This portrait, on display in the Walker Art Gallery in Liverpool, was originally believed to be from the studio of Anthony van Dyck. This means that it would have been created in his studio, but not necessarily by his hand, and more likely by his assistants.
After a public debate on Art UK's online forum Art Detective, the painting of the Infanta Isabella Clara Eugenia has been verified as an autograph Van Dyck – meaning it is mainly the work of the renowned Flemish master himself.
A rare discovery
A discussion about the painting was launched on Art Detective in September 2018 after Fergus Hall, a leading dealer in Old Master paintings, wrote in to share his suspicion that the painting was an autograph Van Dyck.
This inspired a group of specialists and art lovers to debate the overall quality and style. The thread quickly attracted attention and sparked comments highlighting the artwork's high quality.
Some of the experts involved included Bendor Grosvenor, the art historian, writer and presenter of BBC Four's Britain's Lost Masterpieces, and Simon Gillespie, an art restorer who specialises in helping to authenticate works of art. They commented on the skilful depiction of the sitter's head and hands, and the lively handling of the paint.
The discussion was enticing enough to lead Van Dyck expert Rev. Dr Susan J. Barnes to visit Liverpool's Walker Art Gallery to examine the artwork. She was highly impressed with the painting, and concluded that the portrait is in fact by Van Dyck, with some minimal assistance from his studio.
She said, 'The Walker version stands out among works by Van Dyck. Well preserved, it is notably fine in the rendering of the figure in the interior. Most important is the compelling likeness: Van Dyck's depiction of the Archduchess conveys at once the presence of a living human being and of an imposing person, a commanding, international leader.'
Who was Van Dyck?
Anthony van Dyck (1599–1641) is regarded as one of the greatest portraitists of all time. The Flemish painter was chief assistant to Peter Paul Rubens from around 1617 to 1620, and during this time established his own reputation as an esteemed painter. After moving to Italy, he developed from painting mainly figure compositions to becoming a prolific portrait painter.

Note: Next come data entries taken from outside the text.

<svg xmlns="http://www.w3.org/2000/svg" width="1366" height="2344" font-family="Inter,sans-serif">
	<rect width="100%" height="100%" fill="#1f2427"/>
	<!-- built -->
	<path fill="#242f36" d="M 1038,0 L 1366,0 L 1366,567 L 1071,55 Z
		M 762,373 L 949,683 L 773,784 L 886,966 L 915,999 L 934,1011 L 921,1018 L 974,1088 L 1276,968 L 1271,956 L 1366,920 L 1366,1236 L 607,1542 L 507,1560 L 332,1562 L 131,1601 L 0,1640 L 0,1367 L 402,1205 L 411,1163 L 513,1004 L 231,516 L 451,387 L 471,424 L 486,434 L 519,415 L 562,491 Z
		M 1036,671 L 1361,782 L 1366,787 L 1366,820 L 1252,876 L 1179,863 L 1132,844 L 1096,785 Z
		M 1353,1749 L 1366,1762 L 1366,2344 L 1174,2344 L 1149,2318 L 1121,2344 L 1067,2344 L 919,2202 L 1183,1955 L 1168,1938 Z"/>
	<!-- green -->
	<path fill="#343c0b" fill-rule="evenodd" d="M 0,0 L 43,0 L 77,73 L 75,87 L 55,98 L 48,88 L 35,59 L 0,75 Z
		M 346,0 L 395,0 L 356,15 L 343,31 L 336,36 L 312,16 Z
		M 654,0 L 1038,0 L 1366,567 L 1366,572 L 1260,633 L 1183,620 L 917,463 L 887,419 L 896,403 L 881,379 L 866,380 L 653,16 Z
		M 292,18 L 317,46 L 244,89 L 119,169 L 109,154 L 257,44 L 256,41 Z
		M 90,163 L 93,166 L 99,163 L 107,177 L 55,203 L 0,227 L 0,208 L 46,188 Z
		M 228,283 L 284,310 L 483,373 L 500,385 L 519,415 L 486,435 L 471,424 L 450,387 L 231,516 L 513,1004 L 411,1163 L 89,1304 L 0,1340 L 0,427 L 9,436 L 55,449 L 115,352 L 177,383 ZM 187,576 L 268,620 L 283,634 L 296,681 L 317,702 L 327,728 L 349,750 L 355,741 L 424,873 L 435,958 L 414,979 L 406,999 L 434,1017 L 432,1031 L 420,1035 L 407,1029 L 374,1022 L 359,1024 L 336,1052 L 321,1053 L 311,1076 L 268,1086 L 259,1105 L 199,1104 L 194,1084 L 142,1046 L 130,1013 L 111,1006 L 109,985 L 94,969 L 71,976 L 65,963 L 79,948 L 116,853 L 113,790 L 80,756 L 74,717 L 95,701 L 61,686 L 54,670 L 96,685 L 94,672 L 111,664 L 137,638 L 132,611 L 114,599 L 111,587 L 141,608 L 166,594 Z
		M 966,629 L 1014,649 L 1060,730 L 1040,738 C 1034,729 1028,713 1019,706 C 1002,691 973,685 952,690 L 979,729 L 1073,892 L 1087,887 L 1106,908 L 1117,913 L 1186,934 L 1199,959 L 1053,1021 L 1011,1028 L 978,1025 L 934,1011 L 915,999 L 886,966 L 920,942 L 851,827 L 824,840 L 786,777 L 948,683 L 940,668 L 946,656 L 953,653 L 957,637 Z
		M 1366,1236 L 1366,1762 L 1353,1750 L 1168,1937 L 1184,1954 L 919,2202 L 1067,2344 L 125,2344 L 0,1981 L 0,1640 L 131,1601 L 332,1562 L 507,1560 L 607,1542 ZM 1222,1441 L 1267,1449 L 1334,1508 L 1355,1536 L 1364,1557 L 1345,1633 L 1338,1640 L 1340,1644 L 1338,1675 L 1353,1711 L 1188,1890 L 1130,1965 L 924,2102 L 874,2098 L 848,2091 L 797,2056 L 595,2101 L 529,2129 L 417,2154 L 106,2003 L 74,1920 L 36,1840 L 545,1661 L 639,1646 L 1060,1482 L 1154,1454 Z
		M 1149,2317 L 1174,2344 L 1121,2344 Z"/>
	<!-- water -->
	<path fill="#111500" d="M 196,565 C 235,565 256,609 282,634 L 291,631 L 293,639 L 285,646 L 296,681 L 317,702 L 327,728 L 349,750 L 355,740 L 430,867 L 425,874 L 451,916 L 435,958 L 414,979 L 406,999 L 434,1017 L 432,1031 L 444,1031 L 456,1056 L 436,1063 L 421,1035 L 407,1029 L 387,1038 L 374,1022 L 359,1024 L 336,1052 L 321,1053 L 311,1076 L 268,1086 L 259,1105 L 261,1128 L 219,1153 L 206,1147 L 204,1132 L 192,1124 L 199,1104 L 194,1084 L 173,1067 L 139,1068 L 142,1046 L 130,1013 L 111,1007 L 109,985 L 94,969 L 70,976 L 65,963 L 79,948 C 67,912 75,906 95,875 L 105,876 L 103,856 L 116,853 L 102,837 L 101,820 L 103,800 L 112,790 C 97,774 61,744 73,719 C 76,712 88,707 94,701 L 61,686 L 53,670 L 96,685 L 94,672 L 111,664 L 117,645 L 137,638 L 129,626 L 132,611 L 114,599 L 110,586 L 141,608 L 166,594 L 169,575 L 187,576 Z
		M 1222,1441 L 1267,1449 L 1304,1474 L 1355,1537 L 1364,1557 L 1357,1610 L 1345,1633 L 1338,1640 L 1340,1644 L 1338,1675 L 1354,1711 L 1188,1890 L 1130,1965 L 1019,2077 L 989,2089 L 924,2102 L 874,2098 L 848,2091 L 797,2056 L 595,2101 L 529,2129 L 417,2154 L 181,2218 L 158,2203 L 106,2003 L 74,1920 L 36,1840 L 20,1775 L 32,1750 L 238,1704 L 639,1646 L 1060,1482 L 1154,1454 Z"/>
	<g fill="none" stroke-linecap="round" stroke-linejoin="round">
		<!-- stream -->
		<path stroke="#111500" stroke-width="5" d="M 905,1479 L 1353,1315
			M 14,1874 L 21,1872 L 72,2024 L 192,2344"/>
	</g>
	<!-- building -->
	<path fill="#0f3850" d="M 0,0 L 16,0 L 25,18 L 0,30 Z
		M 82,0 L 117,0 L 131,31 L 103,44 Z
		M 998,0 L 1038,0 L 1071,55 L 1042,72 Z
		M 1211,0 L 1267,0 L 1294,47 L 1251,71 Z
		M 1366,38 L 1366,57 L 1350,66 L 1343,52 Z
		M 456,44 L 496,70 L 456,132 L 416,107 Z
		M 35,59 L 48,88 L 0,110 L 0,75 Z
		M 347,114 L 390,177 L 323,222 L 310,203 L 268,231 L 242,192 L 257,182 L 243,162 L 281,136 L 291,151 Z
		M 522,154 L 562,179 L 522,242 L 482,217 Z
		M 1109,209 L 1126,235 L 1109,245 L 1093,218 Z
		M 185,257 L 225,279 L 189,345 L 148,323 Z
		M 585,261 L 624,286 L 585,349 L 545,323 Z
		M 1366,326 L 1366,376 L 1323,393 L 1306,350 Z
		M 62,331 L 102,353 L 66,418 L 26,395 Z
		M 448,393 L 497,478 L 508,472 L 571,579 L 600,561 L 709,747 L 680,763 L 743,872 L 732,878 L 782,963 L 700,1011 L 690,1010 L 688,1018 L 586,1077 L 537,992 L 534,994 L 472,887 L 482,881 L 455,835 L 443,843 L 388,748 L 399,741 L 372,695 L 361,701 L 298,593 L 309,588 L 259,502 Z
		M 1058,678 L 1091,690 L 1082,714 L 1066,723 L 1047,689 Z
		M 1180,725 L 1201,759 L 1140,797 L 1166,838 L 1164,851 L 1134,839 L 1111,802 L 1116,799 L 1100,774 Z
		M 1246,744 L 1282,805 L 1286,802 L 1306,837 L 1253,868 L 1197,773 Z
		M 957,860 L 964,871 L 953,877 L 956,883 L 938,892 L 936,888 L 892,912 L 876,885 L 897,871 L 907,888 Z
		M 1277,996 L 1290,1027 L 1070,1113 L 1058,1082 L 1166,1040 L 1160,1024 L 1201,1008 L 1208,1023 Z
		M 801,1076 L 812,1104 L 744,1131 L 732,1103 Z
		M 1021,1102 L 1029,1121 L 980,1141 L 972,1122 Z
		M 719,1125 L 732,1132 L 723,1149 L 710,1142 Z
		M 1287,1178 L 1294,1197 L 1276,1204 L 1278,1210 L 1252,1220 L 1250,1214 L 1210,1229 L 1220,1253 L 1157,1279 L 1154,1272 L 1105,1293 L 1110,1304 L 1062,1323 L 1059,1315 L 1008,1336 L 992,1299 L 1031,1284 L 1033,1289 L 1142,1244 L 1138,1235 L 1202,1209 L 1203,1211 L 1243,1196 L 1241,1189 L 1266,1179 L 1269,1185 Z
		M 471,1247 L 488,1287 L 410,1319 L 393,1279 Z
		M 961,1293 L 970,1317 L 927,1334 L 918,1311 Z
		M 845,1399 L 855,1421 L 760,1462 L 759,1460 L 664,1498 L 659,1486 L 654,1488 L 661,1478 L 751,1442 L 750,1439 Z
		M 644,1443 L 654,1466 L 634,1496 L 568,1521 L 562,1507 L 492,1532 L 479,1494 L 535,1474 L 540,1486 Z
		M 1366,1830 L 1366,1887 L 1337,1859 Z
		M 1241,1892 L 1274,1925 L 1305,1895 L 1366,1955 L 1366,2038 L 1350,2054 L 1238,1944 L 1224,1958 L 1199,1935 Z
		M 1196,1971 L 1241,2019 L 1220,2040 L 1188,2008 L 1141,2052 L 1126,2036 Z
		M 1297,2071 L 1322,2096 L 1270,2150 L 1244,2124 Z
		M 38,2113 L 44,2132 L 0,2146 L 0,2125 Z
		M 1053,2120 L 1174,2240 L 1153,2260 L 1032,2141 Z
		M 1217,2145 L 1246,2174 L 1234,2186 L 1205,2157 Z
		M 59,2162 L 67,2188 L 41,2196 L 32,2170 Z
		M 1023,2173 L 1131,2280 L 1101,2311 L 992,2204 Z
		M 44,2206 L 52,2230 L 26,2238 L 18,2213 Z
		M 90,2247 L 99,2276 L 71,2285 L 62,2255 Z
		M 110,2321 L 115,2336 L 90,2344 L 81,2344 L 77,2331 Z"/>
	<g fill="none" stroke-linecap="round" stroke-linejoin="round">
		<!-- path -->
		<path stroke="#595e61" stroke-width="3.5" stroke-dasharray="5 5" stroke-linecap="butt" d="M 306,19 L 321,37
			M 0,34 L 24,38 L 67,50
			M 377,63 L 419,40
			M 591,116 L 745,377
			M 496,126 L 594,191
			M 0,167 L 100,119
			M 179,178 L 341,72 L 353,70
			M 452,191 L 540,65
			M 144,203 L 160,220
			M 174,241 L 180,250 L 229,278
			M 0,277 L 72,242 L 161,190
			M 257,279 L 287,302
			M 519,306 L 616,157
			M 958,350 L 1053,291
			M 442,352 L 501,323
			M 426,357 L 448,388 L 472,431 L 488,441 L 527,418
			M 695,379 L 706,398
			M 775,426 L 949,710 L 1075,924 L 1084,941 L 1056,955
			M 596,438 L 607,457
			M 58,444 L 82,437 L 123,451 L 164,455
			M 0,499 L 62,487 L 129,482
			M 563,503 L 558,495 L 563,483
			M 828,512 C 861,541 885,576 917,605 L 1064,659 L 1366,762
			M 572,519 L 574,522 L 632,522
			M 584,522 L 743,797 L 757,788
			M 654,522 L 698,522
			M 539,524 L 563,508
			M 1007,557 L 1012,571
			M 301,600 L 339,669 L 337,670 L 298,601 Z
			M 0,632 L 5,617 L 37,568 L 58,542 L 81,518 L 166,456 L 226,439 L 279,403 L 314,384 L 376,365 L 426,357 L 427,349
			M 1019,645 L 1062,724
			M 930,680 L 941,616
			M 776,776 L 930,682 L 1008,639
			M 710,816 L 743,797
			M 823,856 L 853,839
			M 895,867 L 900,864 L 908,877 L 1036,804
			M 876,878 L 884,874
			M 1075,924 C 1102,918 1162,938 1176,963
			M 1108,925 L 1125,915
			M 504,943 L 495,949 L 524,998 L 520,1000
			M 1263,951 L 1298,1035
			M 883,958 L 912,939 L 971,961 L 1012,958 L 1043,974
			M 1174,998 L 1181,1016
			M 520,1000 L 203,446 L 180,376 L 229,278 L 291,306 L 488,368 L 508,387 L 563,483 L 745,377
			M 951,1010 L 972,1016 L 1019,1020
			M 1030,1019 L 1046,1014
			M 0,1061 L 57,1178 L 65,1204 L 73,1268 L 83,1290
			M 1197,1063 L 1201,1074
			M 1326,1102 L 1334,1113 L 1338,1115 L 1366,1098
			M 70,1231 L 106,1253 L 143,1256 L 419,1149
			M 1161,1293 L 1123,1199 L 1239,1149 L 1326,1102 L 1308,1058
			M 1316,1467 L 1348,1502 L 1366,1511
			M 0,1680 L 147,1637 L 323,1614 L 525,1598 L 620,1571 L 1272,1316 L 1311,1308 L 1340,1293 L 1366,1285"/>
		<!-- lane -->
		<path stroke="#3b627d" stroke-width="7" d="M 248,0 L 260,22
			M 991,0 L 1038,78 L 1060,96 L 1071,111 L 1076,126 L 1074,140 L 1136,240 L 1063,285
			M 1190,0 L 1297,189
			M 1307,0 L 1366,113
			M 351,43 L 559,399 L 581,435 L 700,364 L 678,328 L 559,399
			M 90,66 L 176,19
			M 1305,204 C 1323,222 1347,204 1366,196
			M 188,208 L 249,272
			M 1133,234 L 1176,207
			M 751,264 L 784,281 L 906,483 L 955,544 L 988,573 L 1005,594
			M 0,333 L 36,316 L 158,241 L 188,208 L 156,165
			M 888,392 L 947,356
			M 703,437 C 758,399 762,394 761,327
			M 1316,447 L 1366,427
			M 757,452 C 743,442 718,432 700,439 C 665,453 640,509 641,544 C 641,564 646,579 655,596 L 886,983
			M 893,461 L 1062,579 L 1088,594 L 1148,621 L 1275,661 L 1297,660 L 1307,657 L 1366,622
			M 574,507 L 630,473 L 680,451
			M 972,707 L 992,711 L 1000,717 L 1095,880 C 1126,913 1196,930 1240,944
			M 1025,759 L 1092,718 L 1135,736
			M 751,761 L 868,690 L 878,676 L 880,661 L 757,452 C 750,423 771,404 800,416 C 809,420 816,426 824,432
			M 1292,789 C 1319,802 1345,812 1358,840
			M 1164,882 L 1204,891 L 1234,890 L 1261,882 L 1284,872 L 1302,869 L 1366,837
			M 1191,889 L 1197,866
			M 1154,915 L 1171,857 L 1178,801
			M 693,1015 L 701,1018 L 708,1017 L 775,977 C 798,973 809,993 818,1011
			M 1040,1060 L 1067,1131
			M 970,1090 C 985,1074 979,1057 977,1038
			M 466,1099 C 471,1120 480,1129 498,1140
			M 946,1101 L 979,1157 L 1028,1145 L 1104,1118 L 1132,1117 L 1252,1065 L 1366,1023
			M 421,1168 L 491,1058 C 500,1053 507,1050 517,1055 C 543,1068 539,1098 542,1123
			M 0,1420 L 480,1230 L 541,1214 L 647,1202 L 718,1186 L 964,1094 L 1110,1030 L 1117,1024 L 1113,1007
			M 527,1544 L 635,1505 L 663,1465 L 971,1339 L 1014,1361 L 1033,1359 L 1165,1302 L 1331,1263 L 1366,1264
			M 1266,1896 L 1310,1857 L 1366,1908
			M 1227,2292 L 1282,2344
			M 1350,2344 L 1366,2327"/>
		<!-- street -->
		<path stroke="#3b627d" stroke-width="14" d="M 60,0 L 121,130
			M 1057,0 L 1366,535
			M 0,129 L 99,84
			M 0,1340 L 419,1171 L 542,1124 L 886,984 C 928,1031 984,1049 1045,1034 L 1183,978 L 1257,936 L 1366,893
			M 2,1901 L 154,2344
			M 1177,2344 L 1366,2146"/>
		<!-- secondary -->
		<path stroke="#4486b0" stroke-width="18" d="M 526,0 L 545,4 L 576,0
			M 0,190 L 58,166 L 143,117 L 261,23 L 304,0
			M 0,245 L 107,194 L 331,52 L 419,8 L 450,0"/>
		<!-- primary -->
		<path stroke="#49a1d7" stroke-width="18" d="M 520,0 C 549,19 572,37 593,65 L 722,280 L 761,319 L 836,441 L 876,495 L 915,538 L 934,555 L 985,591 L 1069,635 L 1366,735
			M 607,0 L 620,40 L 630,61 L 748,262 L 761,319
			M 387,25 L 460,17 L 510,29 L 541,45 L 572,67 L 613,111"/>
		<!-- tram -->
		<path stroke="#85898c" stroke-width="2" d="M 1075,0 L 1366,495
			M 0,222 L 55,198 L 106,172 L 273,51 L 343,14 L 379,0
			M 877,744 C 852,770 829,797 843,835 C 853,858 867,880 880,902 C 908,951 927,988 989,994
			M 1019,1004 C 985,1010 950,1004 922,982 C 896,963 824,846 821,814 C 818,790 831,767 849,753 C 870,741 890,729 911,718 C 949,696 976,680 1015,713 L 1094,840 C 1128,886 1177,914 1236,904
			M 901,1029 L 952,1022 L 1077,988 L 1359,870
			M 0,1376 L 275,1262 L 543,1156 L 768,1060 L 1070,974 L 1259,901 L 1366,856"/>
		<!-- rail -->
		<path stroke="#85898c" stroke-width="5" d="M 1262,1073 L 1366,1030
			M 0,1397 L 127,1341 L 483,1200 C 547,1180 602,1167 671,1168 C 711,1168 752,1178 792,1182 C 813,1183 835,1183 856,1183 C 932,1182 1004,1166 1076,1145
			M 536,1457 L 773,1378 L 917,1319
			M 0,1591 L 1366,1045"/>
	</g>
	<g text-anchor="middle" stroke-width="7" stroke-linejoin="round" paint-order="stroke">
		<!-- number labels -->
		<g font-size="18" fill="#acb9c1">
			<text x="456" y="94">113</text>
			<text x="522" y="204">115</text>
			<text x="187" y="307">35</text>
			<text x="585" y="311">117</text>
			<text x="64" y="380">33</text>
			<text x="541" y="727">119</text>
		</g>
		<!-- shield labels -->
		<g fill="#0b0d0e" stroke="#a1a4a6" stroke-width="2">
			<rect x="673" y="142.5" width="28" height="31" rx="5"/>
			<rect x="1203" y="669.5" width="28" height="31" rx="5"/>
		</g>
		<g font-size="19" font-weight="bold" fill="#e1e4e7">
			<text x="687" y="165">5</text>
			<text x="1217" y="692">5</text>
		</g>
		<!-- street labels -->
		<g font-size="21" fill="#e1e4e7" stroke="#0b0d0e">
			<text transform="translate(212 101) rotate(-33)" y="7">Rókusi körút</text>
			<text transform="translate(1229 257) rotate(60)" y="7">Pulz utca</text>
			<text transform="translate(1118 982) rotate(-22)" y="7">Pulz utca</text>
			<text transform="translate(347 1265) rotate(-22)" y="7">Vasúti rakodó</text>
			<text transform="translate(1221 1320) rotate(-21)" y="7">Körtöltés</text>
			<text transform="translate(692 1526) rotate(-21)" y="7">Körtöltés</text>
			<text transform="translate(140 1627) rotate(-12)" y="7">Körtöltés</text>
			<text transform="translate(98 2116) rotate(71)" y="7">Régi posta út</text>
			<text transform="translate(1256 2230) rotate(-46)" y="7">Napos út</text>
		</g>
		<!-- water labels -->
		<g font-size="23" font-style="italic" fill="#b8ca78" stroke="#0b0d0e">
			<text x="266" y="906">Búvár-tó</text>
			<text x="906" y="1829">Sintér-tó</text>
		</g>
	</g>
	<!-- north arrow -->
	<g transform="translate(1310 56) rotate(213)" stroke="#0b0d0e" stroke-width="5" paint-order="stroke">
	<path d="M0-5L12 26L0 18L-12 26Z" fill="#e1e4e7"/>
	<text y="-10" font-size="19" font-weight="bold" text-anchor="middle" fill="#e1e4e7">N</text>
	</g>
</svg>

Van Dyck then moved to London in 1632 to become court painter to Charles I. His stunning paintings of royal and aristocratic sitters – including the famous triple portrait of Charles himself – had a lasting influence on British art. He became highly regarded by later artists, including Thomas Gainsborough, Sir Joshua Reynolds and John Singer Sargent.
Who was the Infanta Isabella Clara Eugenia?
The Infanta Isabella Clara Eugenia, the sitter in this portrait, was the daughter of Philip II of Spain and became joint ruler of the Spanish Netherlands with her husband Archduke Albert in 1599.
Following his death in 1621 she was appointed Governor by the Habsburg King of Spain, and joined the Third Order of St Francis – a division of the Franciscan order for laymen and women. She is depicted in the painting wearing the habit of the order. Van Dyck's portrait in the Walker Art Gallery was based on an earlier portrait of the Infanta, made in 1625 by Rubens.
The value of Art Detective
The Van Dyck discovery is an important example of how Art Detective is transforming understanding of the UK's public art collection. By providing a unique collaborative platform for public collections, specialists and members of the public, it has already helped to update the artwork records of hundreds of public collections, including the names of artists and people represented in paintings.
Bendor Grosvenor, Art Detective Group Leader covering British portraits of the sixteenth to the eighteenth centuries, said of this discovery, 'This is a great example of how Art Detective can bring museums, experts and the public together to advance art history. I've always thought this painting had a good chance of being by Van Dyck, and am delighted that it has now been confirmed.'
Anyone can take part in Art Detective. It's a free online platform, and it's easy to use. You never know what might be hiding in plain sight in your local collection.